With a generous grant from the Grenfell Association in each of these years, the Nunatsiavut Brass Band held its first workshop in August 2013 in Hopedale. For a full week more than two dozen aspiring brass band members from five Nunatsiavut communities worked with three facilitators provided by Memorial University. It was an inspiring experience for all involved. The closing night’s concert in Hopedale’s historic church became for the entire community a glimpse back into a deeply emotional part of their culture that was coming back to life. The momentum sailed forward and last Christmas brass bands sounded again in Hopedale, Makkovik and Nain for the first time in two decades. An on-line community and a Facebook page kept band members in touch and provided video-conferenced “tune-ups” for band members as the musically important season of Easter approached.

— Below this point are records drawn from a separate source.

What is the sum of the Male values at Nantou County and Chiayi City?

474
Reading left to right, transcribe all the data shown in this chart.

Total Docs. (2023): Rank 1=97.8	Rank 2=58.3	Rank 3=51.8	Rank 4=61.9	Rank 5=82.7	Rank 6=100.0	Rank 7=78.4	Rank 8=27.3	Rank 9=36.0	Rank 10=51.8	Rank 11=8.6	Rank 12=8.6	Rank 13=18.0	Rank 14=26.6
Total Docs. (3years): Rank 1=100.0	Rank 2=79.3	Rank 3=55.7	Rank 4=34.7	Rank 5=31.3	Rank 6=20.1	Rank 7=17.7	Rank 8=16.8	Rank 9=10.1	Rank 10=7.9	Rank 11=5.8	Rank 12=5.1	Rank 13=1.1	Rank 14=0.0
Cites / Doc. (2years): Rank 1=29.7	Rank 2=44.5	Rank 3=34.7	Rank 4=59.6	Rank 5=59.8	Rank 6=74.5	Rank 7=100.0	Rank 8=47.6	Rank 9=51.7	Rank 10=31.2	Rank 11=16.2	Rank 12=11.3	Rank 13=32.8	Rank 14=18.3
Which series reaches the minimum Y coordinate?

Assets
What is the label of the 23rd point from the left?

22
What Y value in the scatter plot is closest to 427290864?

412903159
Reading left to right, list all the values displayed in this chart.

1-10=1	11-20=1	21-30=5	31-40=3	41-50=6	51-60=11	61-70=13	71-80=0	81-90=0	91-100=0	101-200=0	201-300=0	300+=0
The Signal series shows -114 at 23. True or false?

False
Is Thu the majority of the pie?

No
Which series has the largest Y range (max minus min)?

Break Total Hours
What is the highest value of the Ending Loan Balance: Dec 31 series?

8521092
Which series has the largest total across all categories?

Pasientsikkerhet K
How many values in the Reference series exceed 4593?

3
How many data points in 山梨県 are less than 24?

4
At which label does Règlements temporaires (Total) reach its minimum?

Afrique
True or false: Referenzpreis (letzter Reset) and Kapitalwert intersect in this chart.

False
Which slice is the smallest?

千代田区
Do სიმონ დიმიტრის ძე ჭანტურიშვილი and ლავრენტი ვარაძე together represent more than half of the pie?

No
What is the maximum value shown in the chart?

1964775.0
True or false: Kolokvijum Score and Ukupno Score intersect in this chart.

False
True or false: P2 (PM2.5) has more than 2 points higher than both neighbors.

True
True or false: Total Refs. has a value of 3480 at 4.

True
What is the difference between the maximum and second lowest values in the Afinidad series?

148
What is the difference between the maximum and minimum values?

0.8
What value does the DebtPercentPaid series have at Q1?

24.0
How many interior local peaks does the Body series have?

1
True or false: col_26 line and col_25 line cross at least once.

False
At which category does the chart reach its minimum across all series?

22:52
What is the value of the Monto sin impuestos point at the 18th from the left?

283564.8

Building further on that momentum Tittulautet Nunatsiavuttini returned to IGA with a funding request for a second annual workshop which was held in Nain early in July of 2014. It was another huge success with both returning musicians and new ones joining the workshop. A particularly touching part of this year’s workshop were the home visits that the band undertook. Over a period of two days, the band visited the homes of twenty-seven elders in Nain, serenading them with the rich four-part harmonies of Jesus Tessiunga (Now Thank We All Our God) and other beloved hymns. As with the first workshop, the Nain-based OkâlaKatiget Society recorded many of the week’s activities and has been broadcasting the sounds of the new brass bands across Nunatsiavut. The OK Society also produced a two-part documentary video on the brass band revival which was to be aired nationally on the Aboriginal People’s Network (APN).